= Source extract =
Technology and expertise are moving where demand exists: Audi has produced the “Traffic Light Information” for more than four years. So far, the manufacturer has already tested the system in Ingolstadt, Berlin and Las Vegas. But in Wuxi, it’s happening for the first time on a large scale and using the LTE instead of Wi-Fi.
This is facilitated by Huawei. “Not only do we want to offer solutions, we also want to build an ecosystem that in the long run can be used not only in China but worldwide. That’s why we have invited many foreign companies,” says Huawei manager Xiong. In the process, they have companies known for strong research and development.
Cities seek solutions to clogged roads
China’s systematic approach to mobility is outlined in the national “Medium to Long Term Car Development Plan”. It states that 10% of cars in China will be equipped with systems for connected driving by 2020. 25% of all cars entering the market are expected to be able to offer Level 4 or Level 5 driver assistants (make part or all of the driving decisions themselves) by 2025.
There are two approaches to advancing autonomous driving: either the car itself becomes smarter and makes decisions on its own, or decisions are made at a traffic centre that is networked with the infrastructure. China has shown to favour the second approach, because it allows better control of traffic flow. Clogged roads are a big problem in Chinese cities.

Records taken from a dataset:
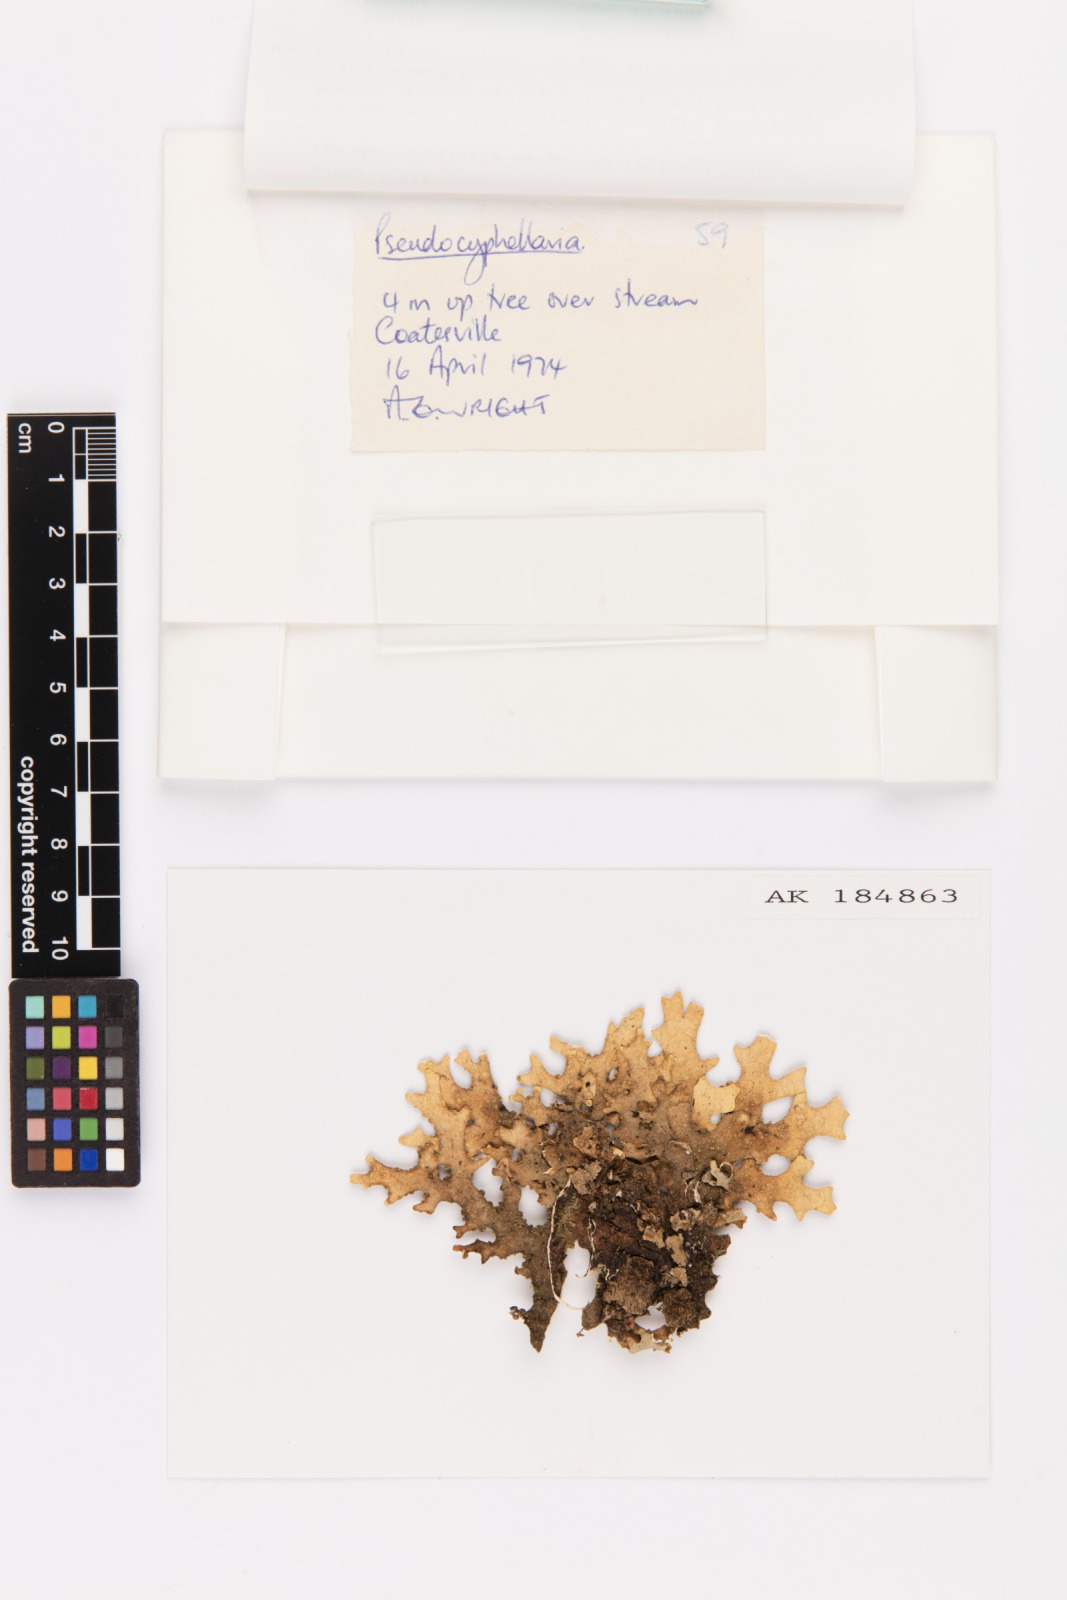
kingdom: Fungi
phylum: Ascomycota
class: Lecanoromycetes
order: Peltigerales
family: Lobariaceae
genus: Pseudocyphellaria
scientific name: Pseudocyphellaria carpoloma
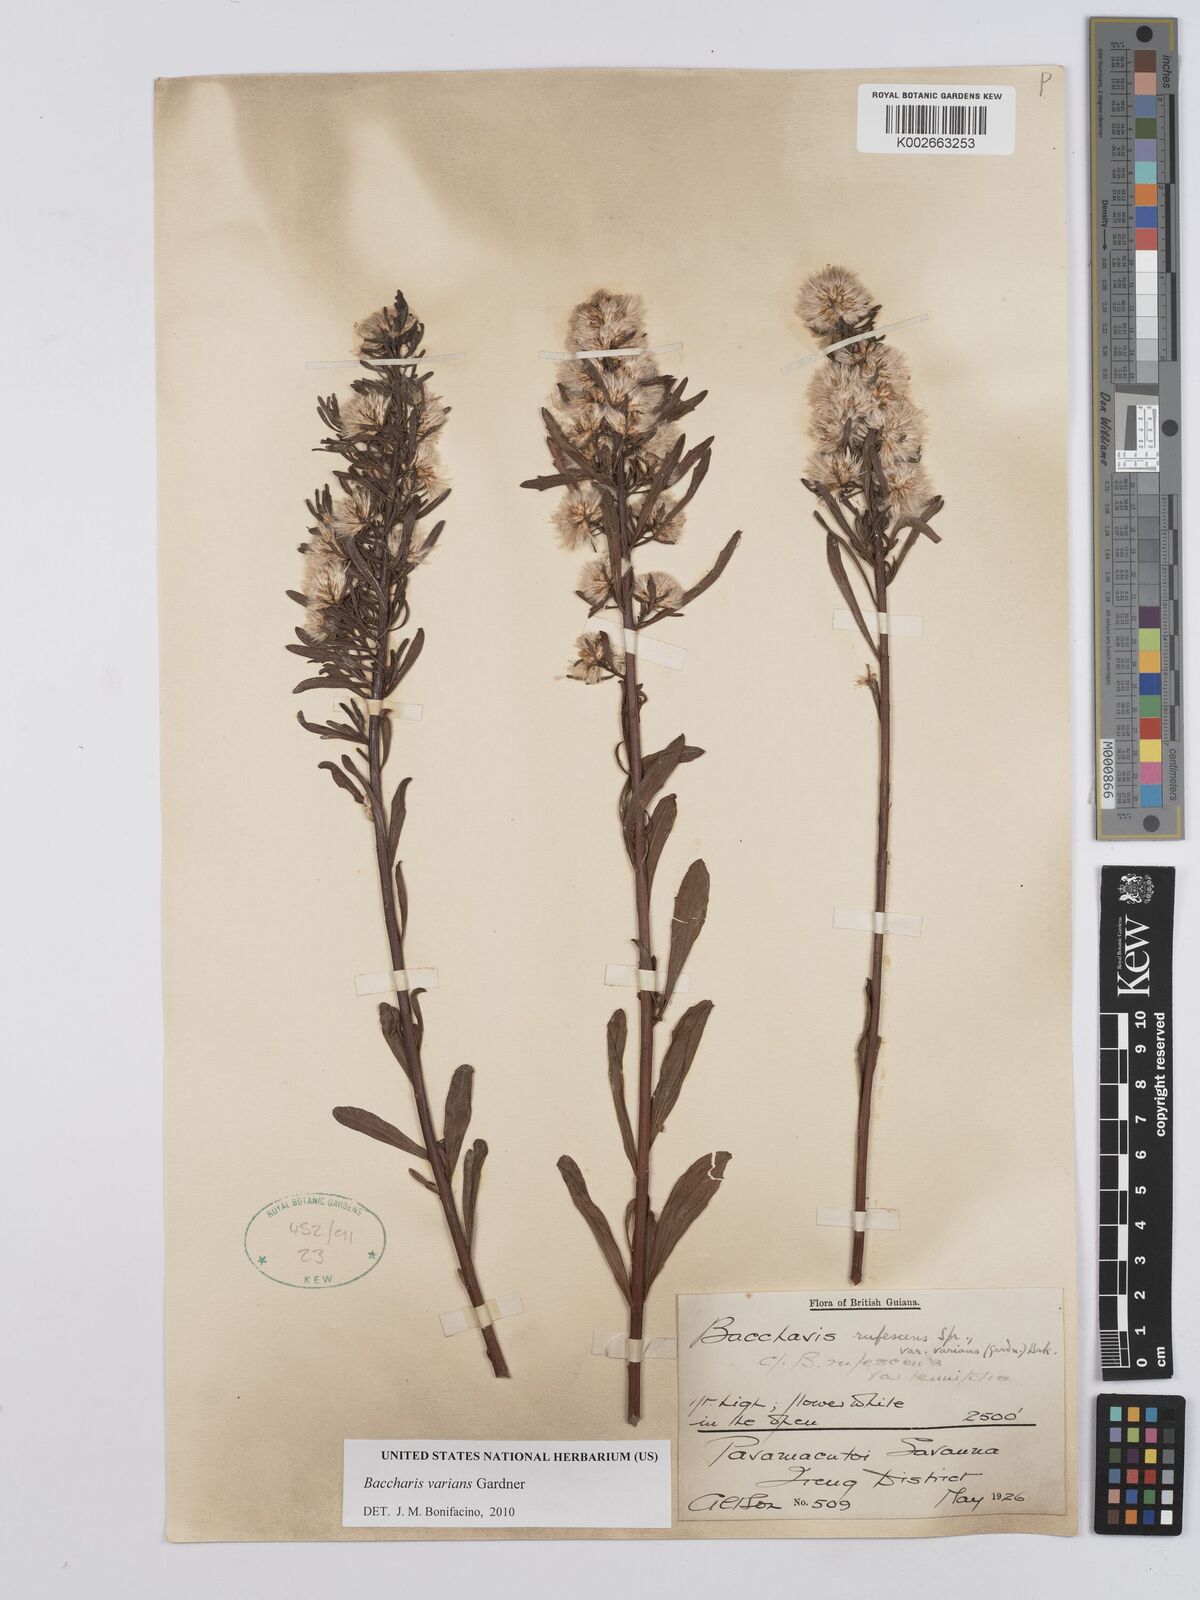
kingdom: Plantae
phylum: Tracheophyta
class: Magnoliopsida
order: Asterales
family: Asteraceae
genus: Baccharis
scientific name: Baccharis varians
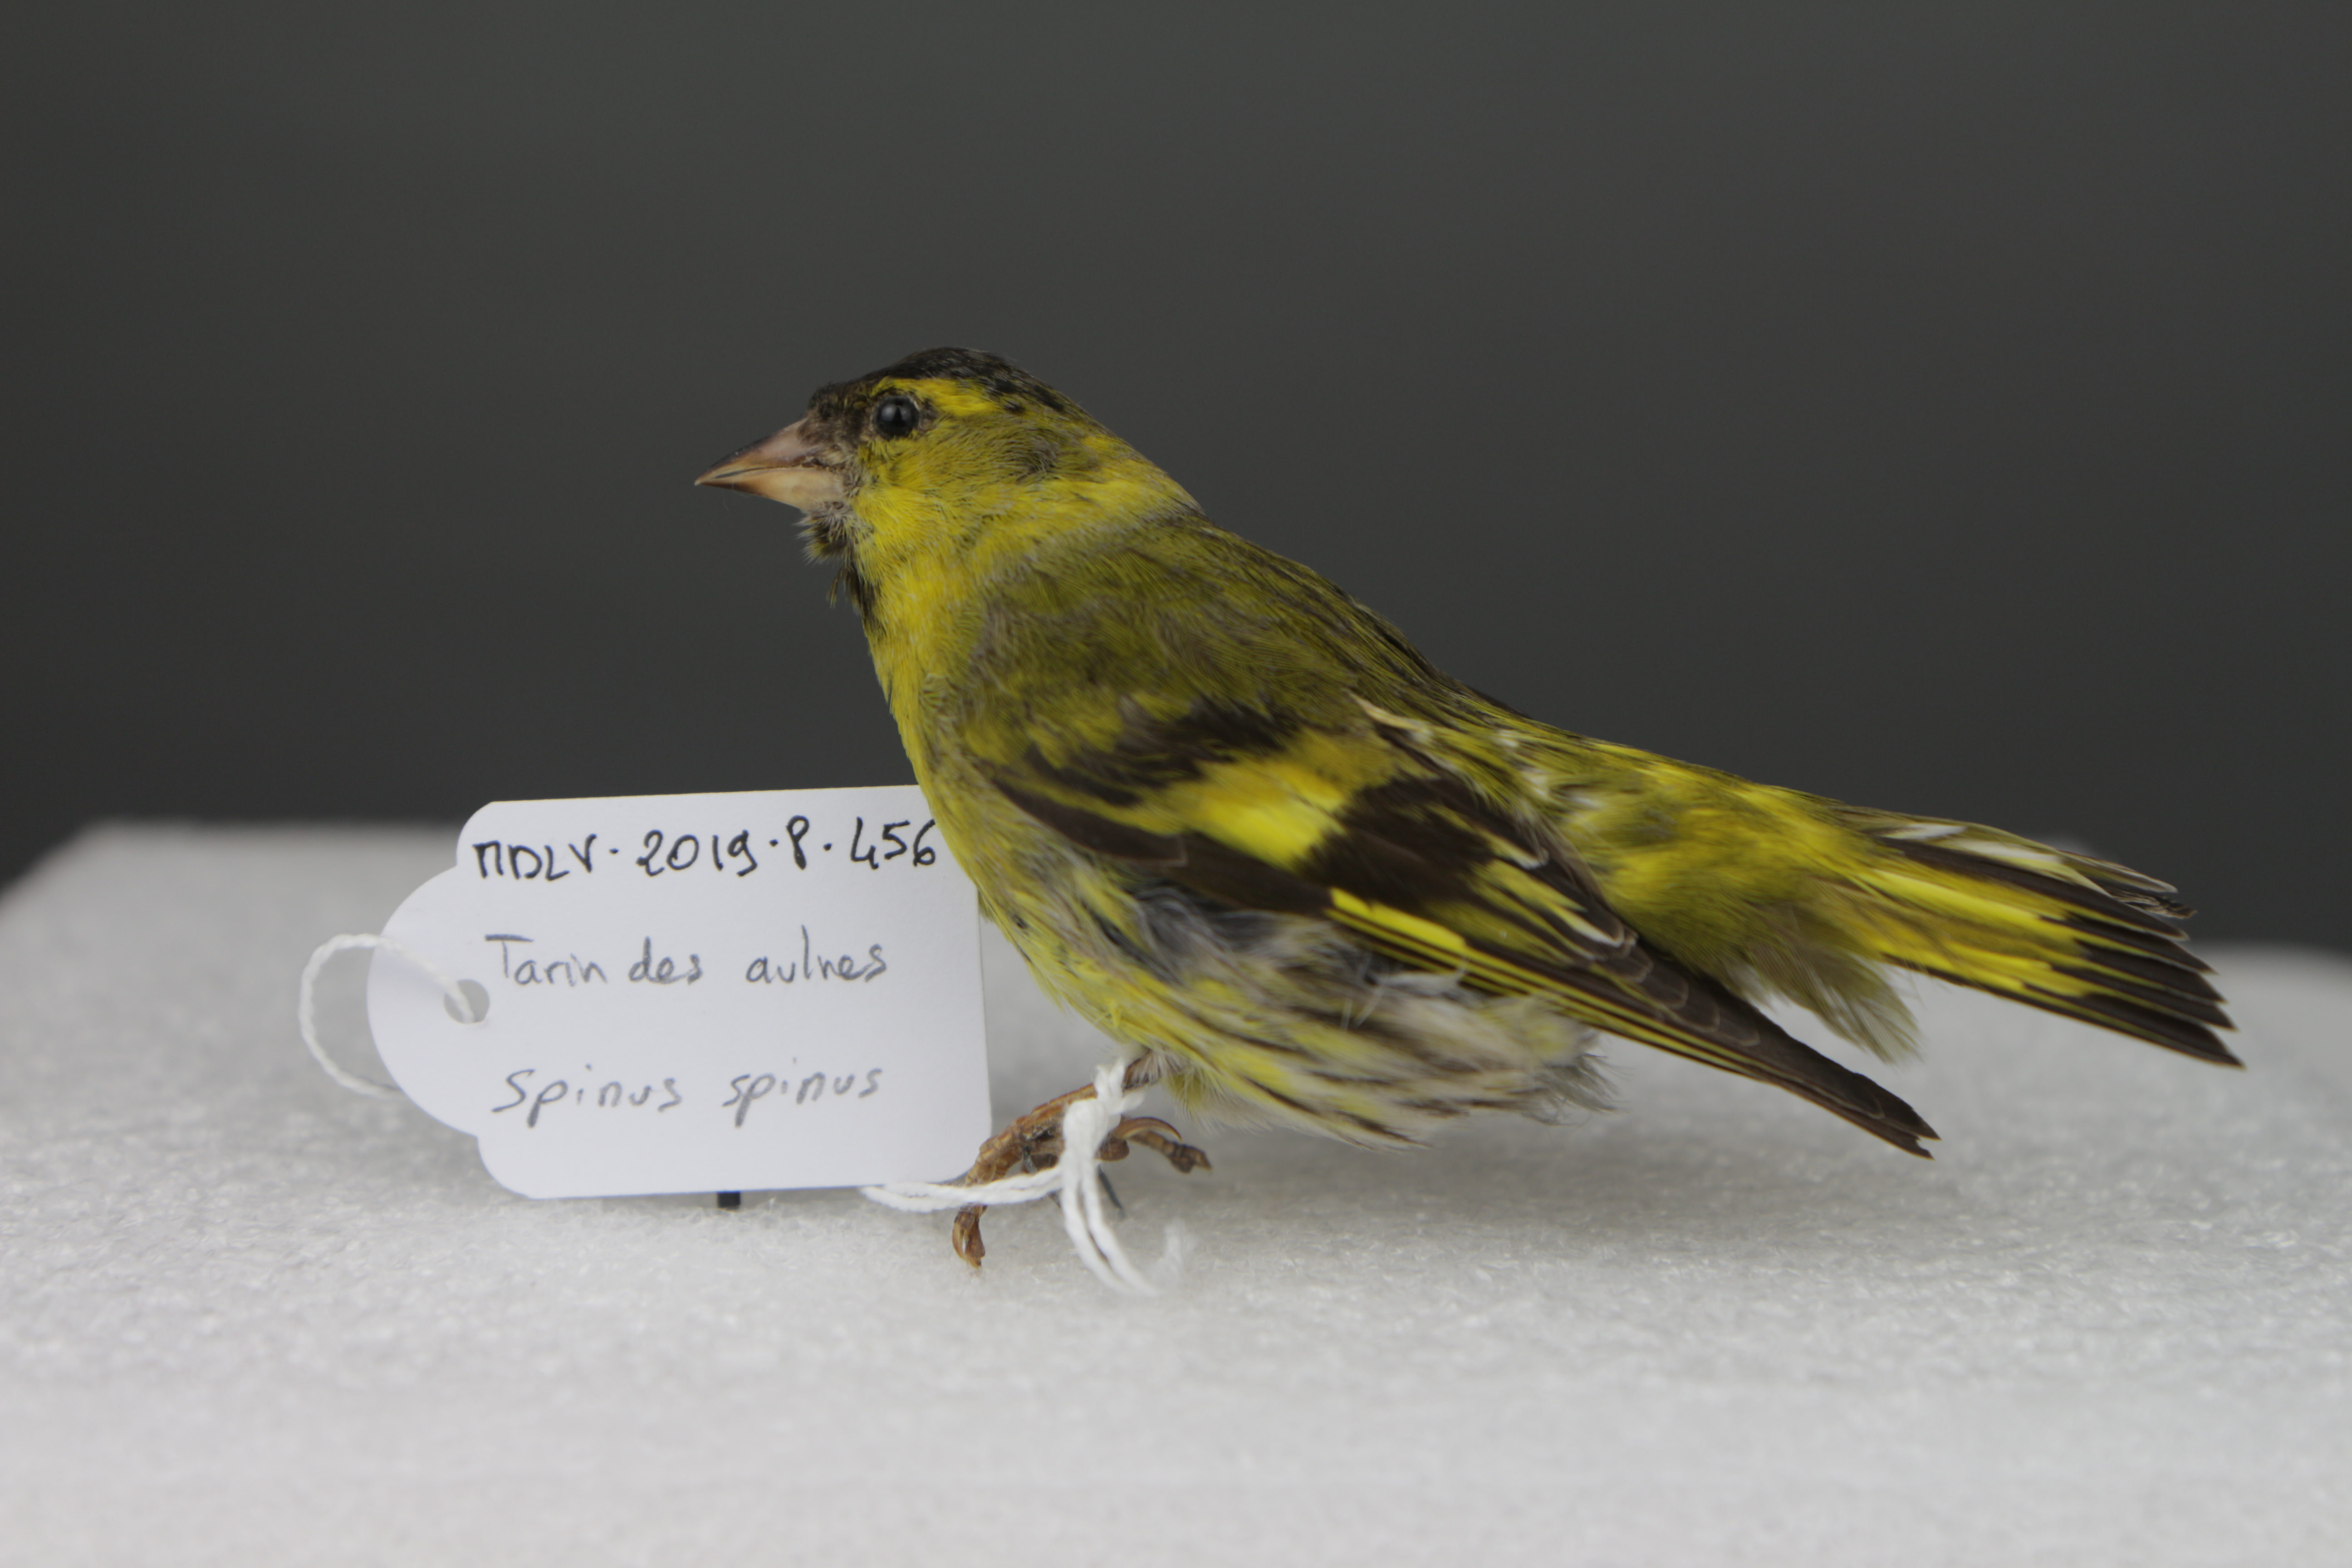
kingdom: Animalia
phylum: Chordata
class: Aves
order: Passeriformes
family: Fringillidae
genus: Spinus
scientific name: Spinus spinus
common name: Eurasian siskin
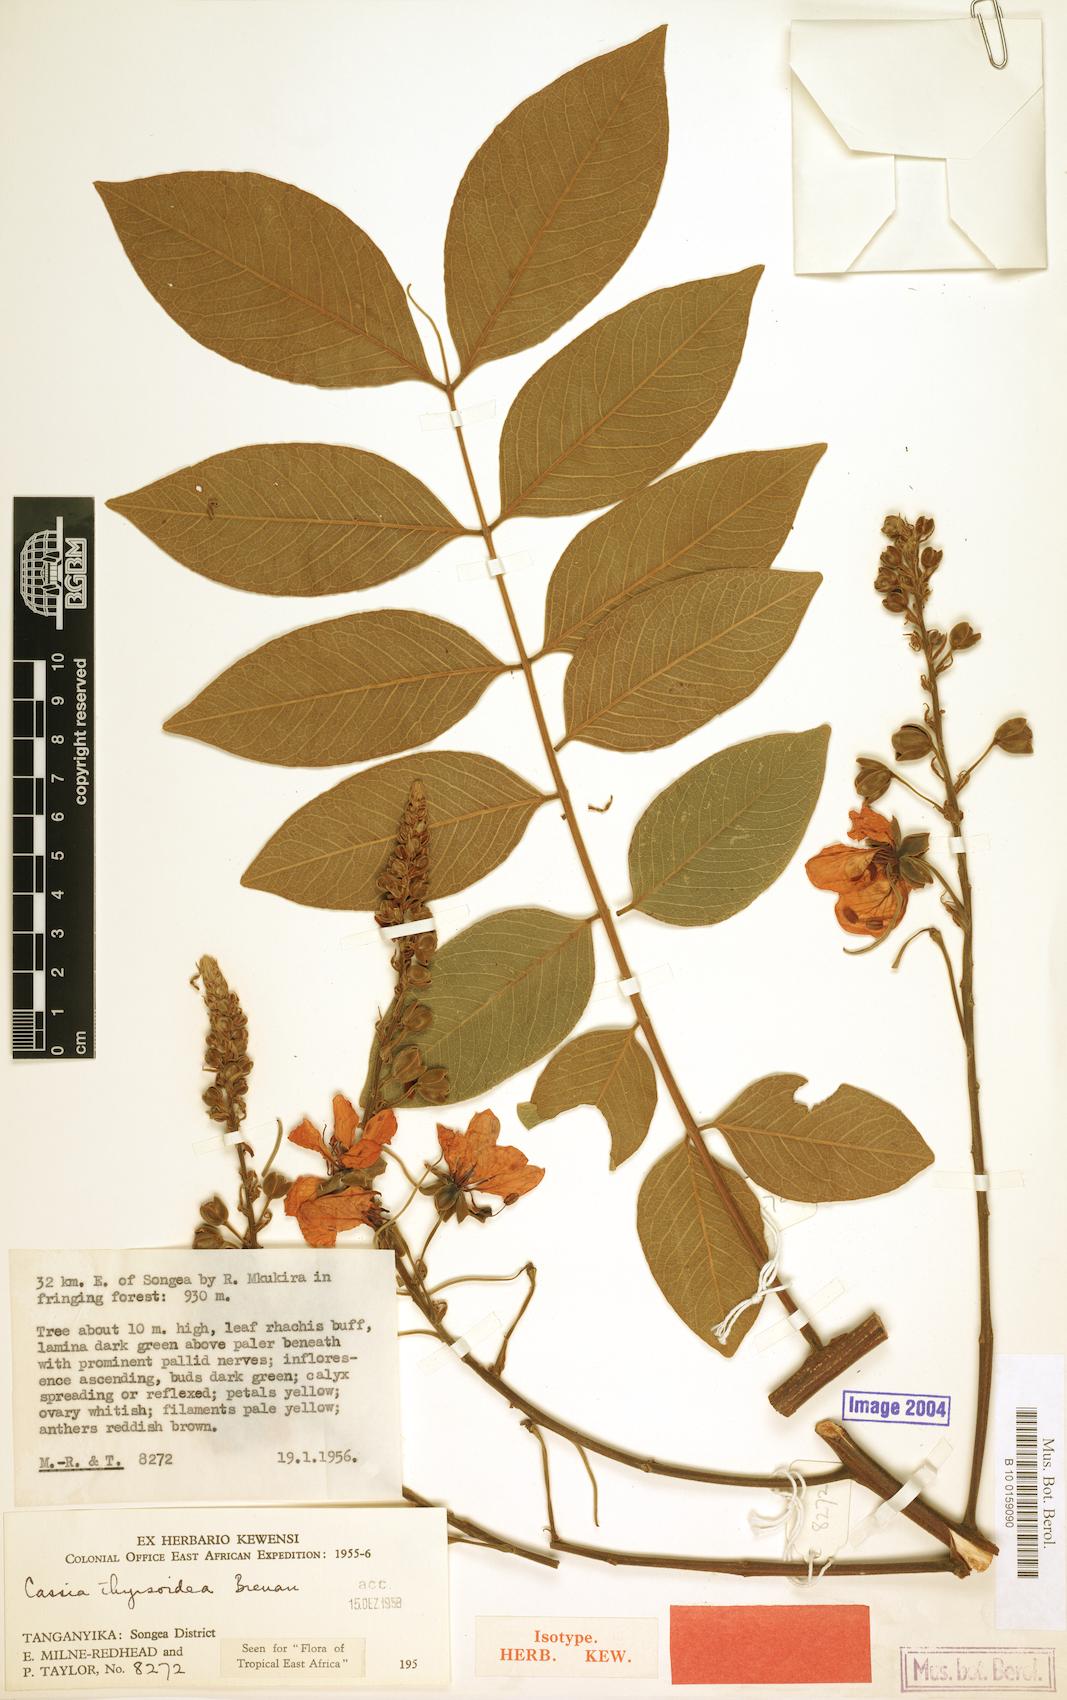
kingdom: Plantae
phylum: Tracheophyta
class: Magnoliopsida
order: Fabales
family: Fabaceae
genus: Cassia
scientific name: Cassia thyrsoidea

= Problems and tasks =
1: According to the connected-driving passage, why does China favor the approach of having decisions made at a networked traffic center? Answer in one to three sentences.
2: Write out everything in the connected-driving passage from "Technology and expertise" down to "research and development.".

= Task solutions =
1: China prefers that approach because it allows better control of traffic flow. That matters because clogged roads are a big problem in Chinese cities.

2:
Technology and expertise are moving where demand exists: Audi has produced the “Traffic Light Information” for more than four years. So far, the manufacturer has already tested the system in Ingolstadt, Berlin and Las Vegas. But in Wuxi, it’s happening for the first time on a large scale and using the LTE instead of Wi-Fi.
This is facilitated by Huawei. “Not only do we want to offer solutions, we also want to build an ecosystem that in the long run can be used not only in China but worldwide. That’s why we have invited many foreign companies,” says Huawei manager Xiong. In the process, they have companies known for strong research and development.